-------- Selected excerpt

HUMAN RIGHTS GROUNDS FOR JUDICIAL REVIEW
16
Human rights grounds for judicial review
16.1 An overview of human rights grounds for judicial review
16.1.1 This chapter has a slightly different structure and style to Chapters 1–15:
- • It begins with the use of ten key cases to explore the workings of human rights-based judicial review.
- • It should be read in conjunction with Chapter 7 (addressing the operation of the European Convention on Human Rights in the United Kingdom, through the Human Rights Act 1998); along with Chapter 13 – which discusses issues of process, standing and remedies in judicial review cases.
- • The later parts of this chapter focus on and explain how certain human rights-based arguments were used in recent cases involving UK public bodies or the UK Government – broken down by different Articles of the ECHR.
Key human rights principles: Case 1
R v Secretary of State for the Home Department, ex parte Simms [2000] 2 AC 115
16.1.2 This case features the best exposition of the principle of legality, in the era of human rights law, which has yet been written. In the words of Lord Hoffmann (at 131):
‘Parliamentary sovereignty means that Parliament can, if it chooses, legislate contrary to fundamental principles of human rights. The Human Rights Act 1998 will not detract from this power. The constraints upon its exercise by Parliament are ultimately political, not legal. But the principle of legality means that Parliament must squarely confront what it is doing and accept the political cost. Fundamental rights cannot be overridden by general or ambiguous words. This is because there is too great a risk that the full implications of their unqualified meaning may have passed unnoticed in the democratic process.’
Key human rights principles: Case 2
YL v Birmingham City Council [2007] UKHL 27
16.1.3 The case which still determines the test as to whether duties under human rights law apply (or not) to a private body carrying out a public function – for example, the difference between arranging personal care under a statutory duty (and so human rights duties exist) or carrying out that care under a contract (where human rights duties were found not to exist).

----------------
-------- Dataset extract

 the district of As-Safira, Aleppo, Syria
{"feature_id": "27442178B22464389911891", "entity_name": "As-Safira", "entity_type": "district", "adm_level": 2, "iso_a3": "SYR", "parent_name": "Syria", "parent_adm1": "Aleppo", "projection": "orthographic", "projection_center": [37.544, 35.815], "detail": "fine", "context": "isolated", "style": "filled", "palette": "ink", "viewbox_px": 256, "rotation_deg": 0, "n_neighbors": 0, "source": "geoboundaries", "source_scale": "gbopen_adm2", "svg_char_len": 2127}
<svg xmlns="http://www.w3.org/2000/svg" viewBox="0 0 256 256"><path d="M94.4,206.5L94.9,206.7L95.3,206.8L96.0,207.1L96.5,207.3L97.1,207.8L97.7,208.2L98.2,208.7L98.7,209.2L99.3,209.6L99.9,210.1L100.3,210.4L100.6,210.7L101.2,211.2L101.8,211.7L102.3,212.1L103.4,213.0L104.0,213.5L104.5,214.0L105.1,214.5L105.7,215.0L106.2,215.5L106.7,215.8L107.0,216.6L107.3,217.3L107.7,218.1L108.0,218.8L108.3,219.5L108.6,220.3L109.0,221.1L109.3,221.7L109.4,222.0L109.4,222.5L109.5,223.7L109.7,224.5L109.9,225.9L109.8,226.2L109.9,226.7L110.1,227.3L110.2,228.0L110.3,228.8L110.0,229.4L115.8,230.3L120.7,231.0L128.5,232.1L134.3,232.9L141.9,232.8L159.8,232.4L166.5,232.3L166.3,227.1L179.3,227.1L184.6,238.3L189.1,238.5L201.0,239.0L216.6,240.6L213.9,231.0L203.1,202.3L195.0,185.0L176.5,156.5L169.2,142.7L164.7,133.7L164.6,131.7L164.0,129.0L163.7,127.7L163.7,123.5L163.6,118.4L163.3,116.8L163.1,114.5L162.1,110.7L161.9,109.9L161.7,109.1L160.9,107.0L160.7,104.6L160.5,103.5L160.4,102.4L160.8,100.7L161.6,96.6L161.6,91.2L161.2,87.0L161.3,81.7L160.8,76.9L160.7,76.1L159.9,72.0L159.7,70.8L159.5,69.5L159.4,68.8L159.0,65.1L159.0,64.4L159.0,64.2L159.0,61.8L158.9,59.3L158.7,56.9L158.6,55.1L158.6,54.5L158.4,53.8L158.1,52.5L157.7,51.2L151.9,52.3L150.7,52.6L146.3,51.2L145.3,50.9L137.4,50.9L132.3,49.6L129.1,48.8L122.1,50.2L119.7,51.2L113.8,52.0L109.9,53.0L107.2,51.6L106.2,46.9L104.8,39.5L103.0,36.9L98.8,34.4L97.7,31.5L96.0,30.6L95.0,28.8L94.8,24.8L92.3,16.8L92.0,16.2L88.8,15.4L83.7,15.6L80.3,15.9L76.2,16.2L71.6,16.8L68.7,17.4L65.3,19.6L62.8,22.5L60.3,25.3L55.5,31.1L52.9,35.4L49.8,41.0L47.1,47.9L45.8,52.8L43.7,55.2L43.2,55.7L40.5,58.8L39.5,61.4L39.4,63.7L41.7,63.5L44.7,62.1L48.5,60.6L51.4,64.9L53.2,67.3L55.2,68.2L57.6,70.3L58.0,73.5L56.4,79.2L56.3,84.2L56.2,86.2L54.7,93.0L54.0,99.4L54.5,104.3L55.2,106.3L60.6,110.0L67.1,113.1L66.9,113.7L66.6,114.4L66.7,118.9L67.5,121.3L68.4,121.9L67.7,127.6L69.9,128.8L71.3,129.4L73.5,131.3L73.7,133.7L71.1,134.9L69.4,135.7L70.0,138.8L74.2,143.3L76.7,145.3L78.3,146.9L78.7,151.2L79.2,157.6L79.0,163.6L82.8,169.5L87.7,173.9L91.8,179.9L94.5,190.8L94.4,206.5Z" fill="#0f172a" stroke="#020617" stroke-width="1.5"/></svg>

----------------

### Tasks for this exercise
a - In the chapter on human rights grounds for judicial review, which case sets the test for whether human rights duties apply to a private body carrying out a public function?
b - Carry on the chapter on human rights grounds for judicial review from its last sentence.

### Results in order
a - YL v Birmingham City Council [2007] UKHL 27

b -
16.1.4 The outcome of the case (in the House of Lords finding there were no human rights duties owed by a privately run care home as a care provider) caused enough political backlash to see the creation of section 145 of the Health and Social Care Act 2008 to redress the situation, at least in terms of residential social care.
Key human rights principles: Case 3
R v Horncastle and Others [2009] UKSC 14
16.1.5 At times the UK Supreme Court fronts up to the direction of a line of Strasbourg case law, and holds its own in taking a position eventually followed by the European Court of Human Rights itself. In Horncastle, the rules relating to the admission of ‘hearsay’ evidence in criminal prosecutions for serious crimes, in particularly controversial circumstances (such as when a witness is too intimidated to give evidence), were deemed compatible with the right to a fair trial, as found in Article 6 ECHR.
16.1.6 The Strasbourg Court in time endorsed this ‘municipal’ view of the UK court system on this issue of natural justice – meaning Horncastle is a strong example of the ‘dialogic’ relationship between the European Court of Human Rights and the UK courts.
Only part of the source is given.